FET colleges ‘need radical overhaul’

6 September 2010

South Africa’s Further Education and Training colleges need a radical overhaul in order to become colleges of choice that provide quality foundation programmes focusing on maths and science, says Higher Education and Training Minister Blade Nzimande.

He added that the government had to see the challenges facing the Further Education and Training (FET) sector as part of a multifaceted process to revamp the entire post-schooling and training system.

“We cannot deal with the colleges in isolation from the challenges in the rest of the education system,” Ndzimande said at the FET College Summit in Johannesburg last week.

The summit brought together education experts to discuss ways of improving the status and effectiveness of South Africa’s FET sector, which has been characterised by low pass rates, poor planning and financial mismanagement.

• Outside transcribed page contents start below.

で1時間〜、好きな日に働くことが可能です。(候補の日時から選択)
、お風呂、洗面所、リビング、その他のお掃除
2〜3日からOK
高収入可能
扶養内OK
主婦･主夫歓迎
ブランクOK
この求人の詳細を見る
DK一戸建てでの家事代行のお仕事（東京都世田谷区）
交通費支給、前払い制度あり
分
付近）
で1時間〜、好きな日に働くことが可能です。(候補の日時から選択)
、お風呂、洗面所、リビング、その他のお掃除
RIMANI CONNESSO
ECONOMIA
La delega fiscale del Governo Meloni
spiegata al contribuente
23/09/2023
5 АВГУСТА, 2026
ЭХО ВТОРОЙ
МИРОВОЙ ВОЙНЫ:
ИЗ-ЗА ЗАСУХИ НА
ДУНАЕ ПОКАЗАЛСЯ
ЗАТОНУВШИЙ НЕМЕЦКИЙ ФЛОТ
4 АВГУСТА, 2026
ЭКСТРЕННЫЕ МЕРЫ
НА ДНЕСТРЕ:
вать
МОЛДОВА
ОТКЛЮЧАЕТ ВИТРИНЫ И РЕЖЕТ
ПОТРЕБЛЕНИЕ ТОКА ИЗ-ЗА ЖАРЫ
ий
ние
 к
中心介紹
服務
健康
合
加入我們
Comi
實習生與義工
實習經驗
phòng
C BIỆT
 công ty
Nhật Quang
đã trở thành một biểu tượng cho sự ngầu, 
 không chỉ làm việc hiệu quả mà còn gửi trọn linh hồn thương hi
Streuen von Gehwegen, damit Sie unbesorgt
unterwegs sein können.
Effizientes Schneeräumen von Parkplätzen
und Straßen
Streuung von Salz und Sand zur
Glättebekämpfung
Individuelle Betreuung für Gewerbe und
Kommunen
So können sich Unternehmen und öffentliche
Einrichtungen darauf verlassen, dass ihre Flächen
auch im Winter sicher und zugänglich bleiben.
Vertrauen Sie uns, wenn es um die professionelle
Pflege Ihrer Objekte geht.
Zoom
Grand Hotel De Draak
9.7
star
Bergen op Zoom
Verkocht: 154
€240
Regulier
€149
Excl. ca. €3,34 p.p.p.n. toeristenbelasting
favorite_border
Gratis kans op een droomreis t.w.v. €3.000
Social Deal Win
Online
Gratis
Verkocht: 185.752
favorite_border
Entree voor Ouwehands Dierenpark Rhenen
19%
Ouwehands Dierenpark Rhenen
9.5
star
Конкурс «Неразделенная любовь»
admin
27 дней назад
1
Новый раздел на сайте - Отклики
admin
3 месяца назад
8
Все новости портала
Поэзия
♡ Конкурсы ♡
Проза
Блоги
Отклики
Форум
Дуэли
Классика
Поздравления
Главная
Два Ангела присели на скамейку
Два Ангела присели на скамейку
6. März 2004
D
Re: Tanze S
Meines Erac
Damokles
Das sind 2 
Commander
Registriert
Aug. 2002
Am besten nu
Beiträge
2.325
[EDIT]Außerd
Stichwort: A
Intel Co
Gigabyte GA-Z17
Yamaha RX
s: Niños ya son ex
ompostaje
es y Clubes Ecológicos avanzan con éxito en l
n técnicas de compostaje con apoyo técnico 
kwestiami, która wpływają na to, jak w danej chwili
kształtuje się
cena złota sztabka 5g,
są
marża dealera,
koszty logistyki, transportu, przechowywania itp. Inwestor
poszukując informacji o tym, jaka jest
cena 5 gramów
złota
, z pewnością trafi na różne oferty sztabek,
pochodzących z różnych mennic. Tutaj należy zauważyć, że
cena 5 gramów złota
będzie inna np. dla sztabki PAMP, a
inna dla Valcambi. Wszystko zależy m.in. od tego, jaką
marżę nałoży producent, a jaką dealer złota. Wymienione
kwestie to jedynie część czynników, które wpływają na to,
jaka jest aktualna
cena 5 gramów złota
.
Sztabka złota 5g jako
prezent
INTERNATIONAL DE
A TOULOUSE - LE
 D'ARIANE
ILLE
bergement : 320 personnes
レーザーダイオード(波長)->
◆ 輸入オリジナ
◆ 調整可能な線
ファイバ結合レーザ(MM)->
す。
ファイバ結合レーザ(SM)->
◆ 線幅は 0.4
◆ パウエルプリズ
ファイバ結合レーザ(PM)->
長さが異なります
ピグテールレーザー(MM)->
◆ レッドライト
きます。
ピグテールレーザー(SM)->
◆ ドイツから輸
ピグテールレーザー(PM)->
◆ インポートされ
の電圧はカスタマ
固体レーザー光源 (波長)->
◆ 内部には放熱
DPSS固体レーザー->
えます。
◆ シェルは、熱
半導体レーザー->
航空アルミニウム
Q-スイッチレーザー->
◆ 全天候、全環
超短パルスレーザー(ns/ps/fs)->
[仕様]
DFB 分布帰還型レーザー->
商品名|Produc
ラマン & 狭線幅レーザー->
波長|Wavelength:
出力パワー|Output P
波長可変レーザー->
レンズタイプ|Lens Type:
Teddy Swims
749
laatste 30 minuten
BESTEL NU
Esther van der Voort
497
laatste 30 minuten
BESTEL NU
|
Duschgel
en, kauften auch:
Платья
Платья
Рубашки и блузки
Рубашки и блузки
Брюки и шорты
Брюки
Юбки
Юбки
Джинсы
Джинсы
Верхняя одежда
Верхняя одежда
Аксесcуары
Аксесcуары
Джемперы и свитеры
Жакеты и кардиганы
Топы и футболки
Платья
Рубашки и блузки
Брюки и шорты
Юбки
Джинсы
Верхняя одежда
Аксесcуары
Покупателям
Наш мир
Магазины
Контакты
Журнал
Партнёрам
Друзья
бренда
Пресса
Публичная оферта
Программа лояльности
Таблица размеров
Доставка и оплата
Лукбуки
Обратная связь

Improving governance, management

South Africa has about 50 of these state-funded colleges, and the government has for years struggled to revitalise the system, despite spending R1.5-billion on the colleges between 2006 and 2008, upgrading everything from teaching skills to workshops and laboratories.

Nzimande told the gathering that the overhaul of the FET system would focus on improving governance and management capacity, as well as training college lecturers and improving the skills of existing lecturers.

Recognition of prior learning

The department would also finalise a national policy outlining the minimum entry requirements to university study, said Ndzimande, adding that they intended to increase enrolment from the current 400 000 to one-million by 2015.

Nzimande, who will also take over responsibility for the country’s Sector Education and Training Authorities (Setas), mentioned that he wanted experienced workers without matric, or matriculants without exemptions, to study at universities.

He said there was a need to recognise prior learning for adults without formal university entrance qualifications to enable them to enter higher education institutions.

FET colleges had to be accessible to both young people and adults, Nzimande said, adding that they were well positioned to contribute to the country’s acute middle-level skills crisis.

“Increased access to FETs would have the social benefit of including young people currently not in education, employment or training in opportunities to participate by studying in work-oriented programmes,” Nzimande said.

Sustaining livelihoods

Data indicates that of the 2.8-million South Africans between the ages 18 and 24 not in employment, education or training in 2007, two million (about 71%) had not achieved Grade 12. Of these, about 18% had not even progressed beyond primary level.

He said FETs would also need to provide training programmes that were needed in the real world in order to sustain livelihoods for the many who are unemployed.

“The college community therefore, in my view, must expand its horizons and see the world … They must understand that our broad goal is to develop the economy in a way that responds to the needs of all South Africans,” Nzimande said.